| Supplied information |
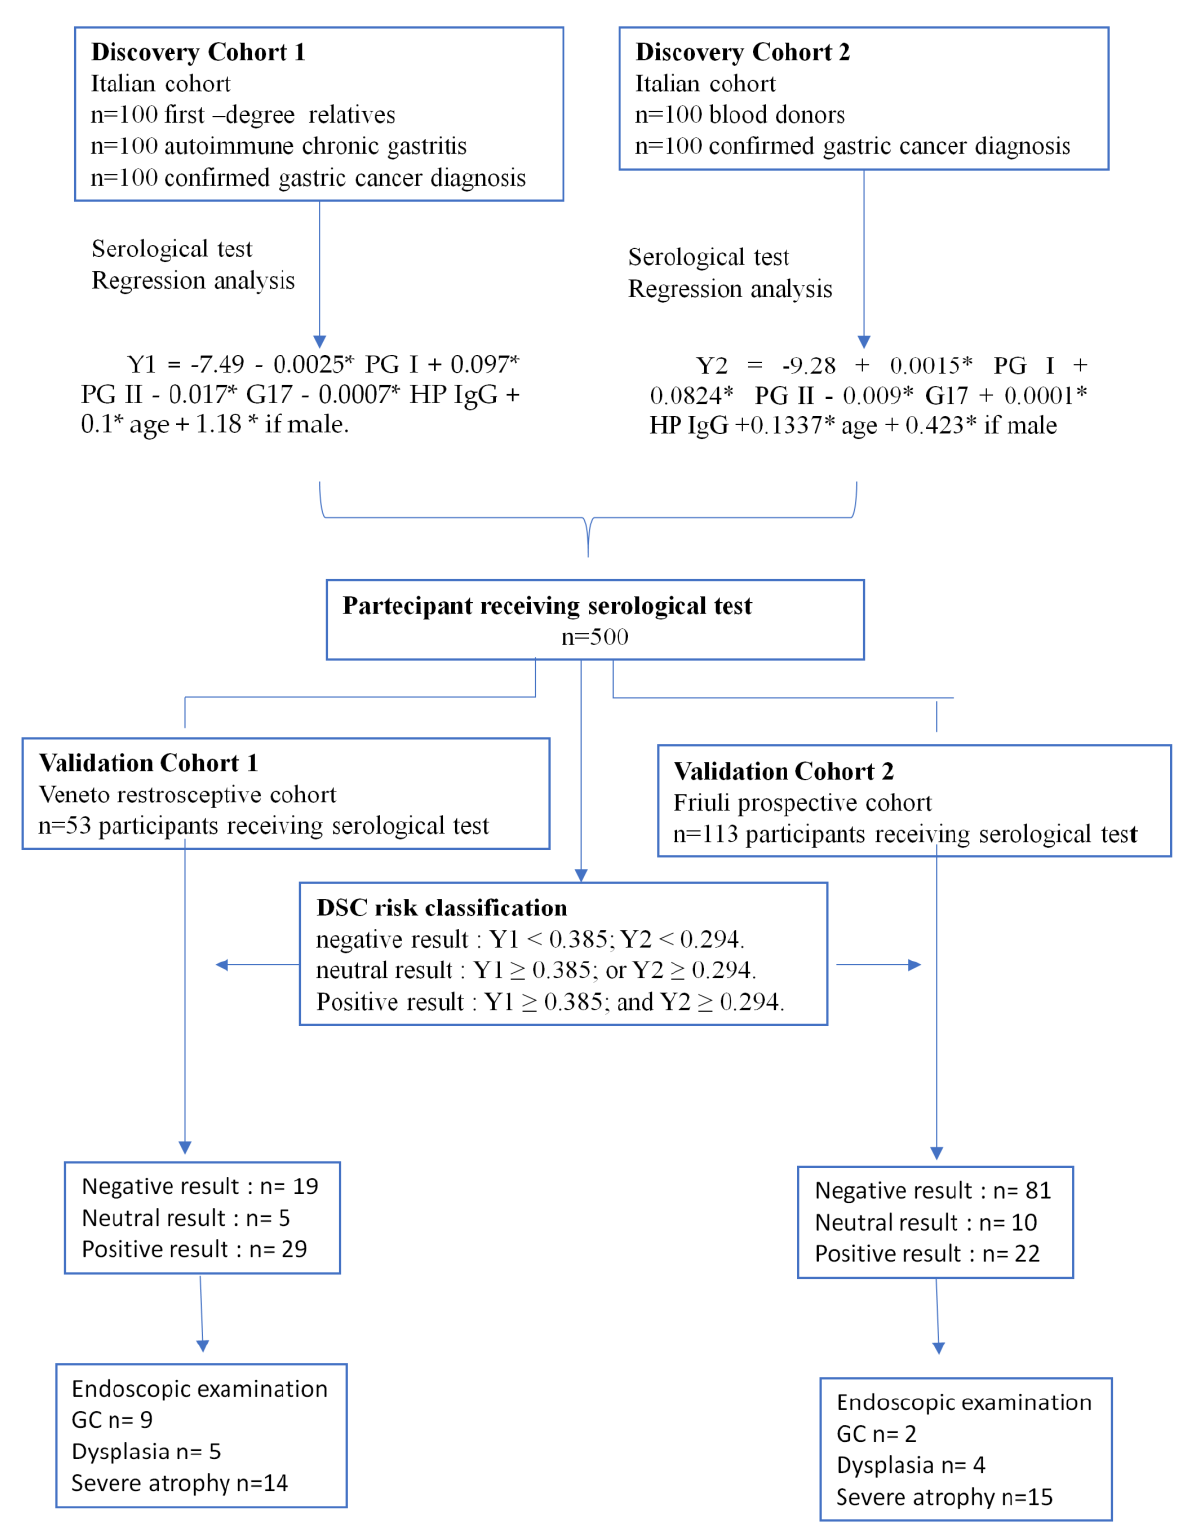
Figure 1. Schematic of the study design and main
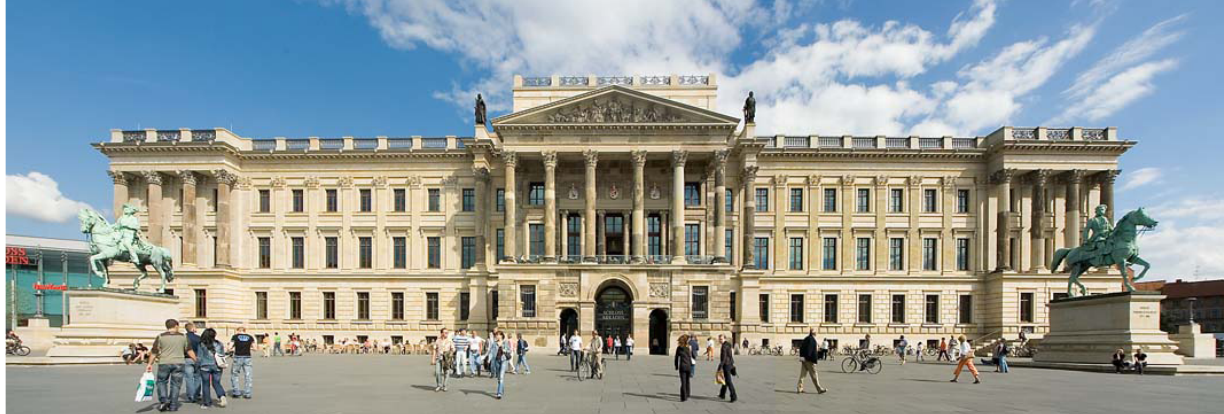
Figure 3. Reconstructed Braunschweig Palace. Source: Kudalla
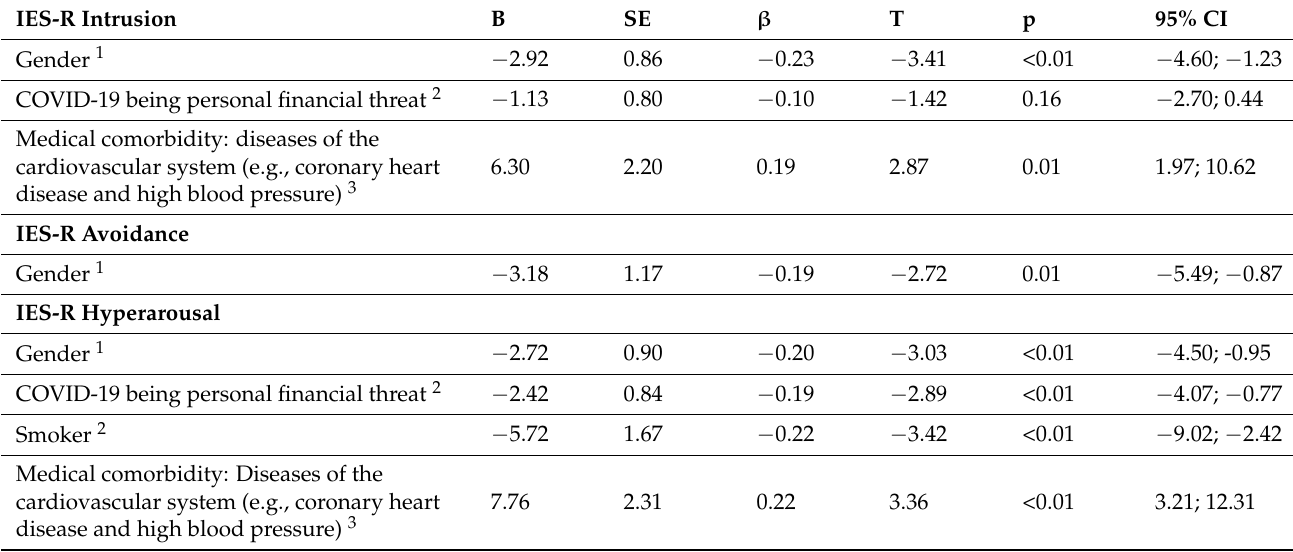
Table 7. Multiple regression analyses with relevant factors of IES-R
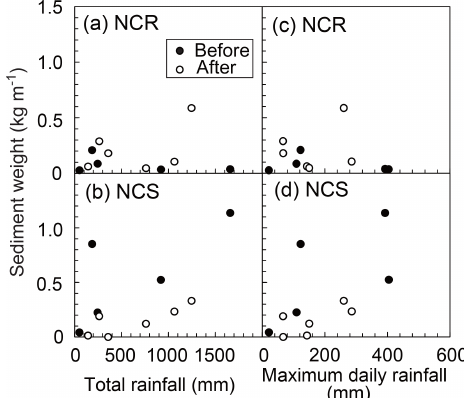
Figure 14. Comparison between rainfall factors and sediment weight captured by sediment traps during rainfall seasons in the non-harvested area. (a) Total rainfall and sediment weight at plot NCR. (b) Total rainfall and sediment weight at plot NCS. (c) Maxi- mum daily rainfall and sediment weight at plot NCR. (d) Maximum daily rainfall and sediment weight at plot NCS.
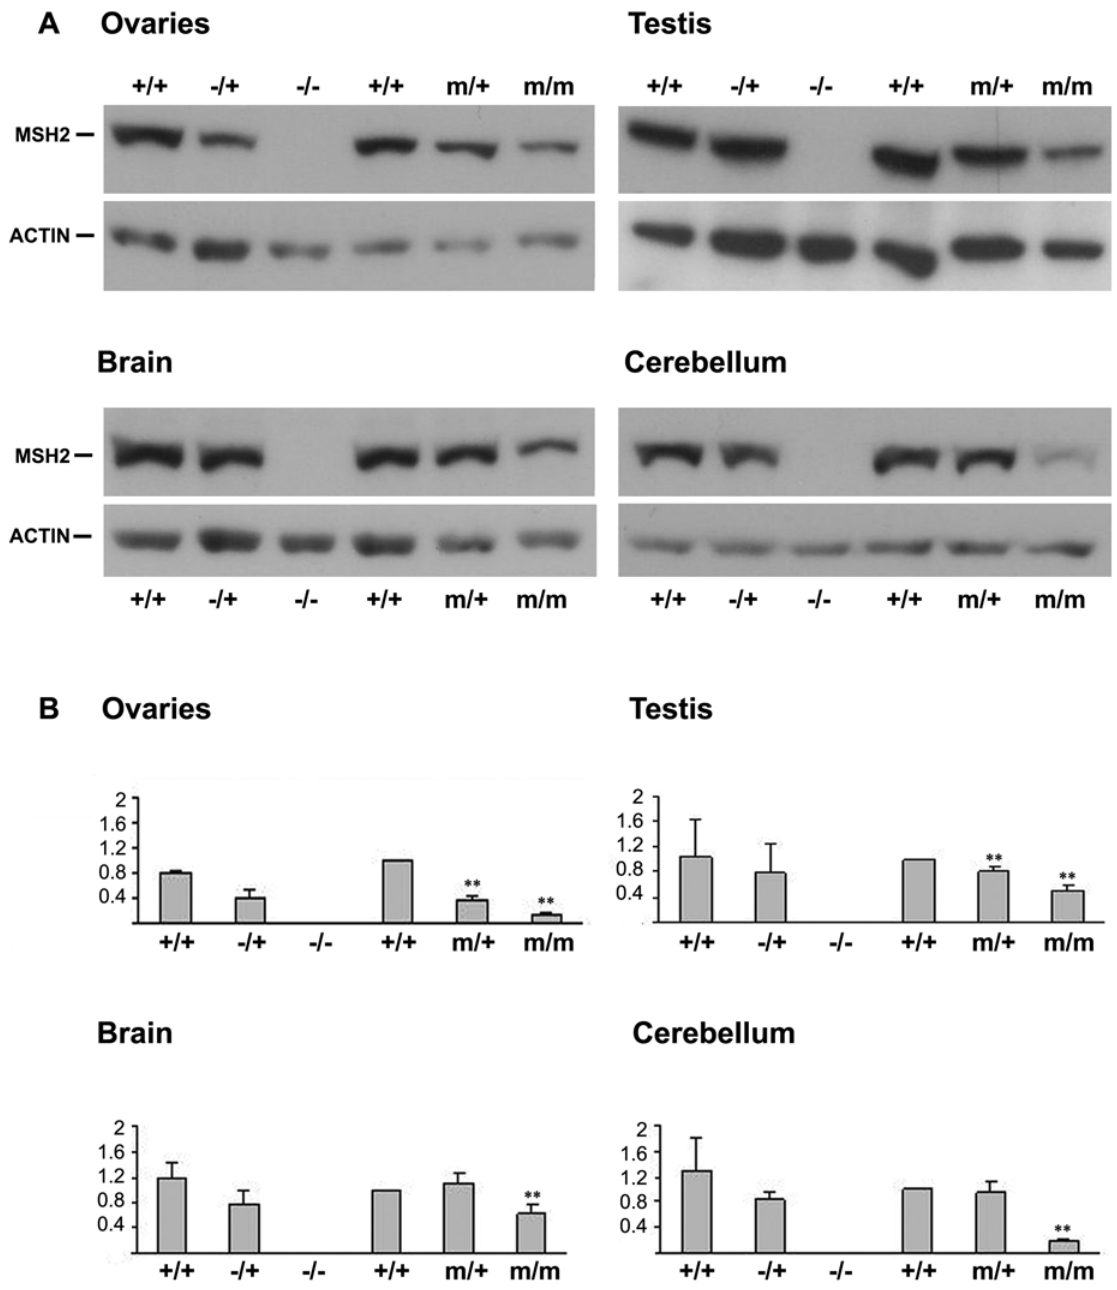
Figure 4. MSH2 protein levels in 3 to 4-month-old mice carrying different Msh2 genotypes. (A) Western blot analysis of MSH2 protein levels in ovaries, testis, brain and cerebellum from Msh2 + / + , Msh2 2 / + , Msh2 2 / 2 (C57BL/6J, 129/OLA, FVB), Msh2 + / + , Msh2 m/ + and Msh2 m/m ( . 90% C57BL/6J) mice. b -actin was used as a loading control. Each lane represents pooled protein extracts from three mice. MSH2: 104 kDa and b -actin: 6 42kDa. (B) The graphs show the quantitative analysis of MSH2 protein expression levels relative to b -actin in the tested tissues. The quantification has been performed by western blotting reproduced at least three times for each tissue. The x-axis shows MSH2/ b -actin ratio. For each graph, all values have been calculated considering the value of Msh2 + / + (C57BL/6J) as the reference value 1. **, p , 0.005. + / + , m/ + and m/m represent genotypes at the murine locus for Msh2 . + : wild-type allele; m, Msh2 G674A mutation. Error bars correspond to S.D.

| Description of the task |
Quote the preceding records in their entirety, excluding every picture.

| Finished task |
Figure 1. Schematic of the study design and main
Figure 3. Reconstructed Braunschweig Palace. Source: Kudalla
Table 7. Multiple regression analyses with relevant factors of IES-R
Figure 14. Comparison between rainfall factors and sediment weight captured by sediment traps during rainfall seasons in the non-harvested area. (a) Total rainfall and sediment weight at plot NCR. (b) Total rainfall and sediment weight at plot NCS. (c) Maxi- mum daily rainfall and sediment weight at plot NCR. (d) Maximum daily rainfall and sediment weight at plot NCS.
Figure 4. MSH2 protein levels in 3 to 4-month-old mice carrying different Msh2 genotypes. (A) Western blot analysis of MSH2 protein levels in ovaries, testis, brain and cerebellum from Msh2 + / + , Msh2 2 / + , Msh2 2 / 2 (C57BL/6J, 129/OLA, FVB), Msh2 + / + , Msh2 m/ + and Msh2 m/m ( . 90% C57BL/6J) mice. b -actin was used as a loading control. Each lane represents pooled protein extracts from three mice. MSH2: 104 kDa and b -actin: 6 42kDa. (B) The graphs show the quantitative analysis of MSH2 protein expression levels relative to b -actin in the tested tissues. The quantification has been performed by western blotting reproduced at least three times for each tissue. The x-axis shows MSH2/ b -actin ratio. For each graph, all values have been calculated considering the value of Msh2 + / + (C57BL/6J) as the reference value 1. **, p , 0.005. + / + , m/ + and m/m represent genotypes at the murine locus for Msh2 . + : wild-type allele; m, Msh2 G674A mutation. Error bars correspond to S.D.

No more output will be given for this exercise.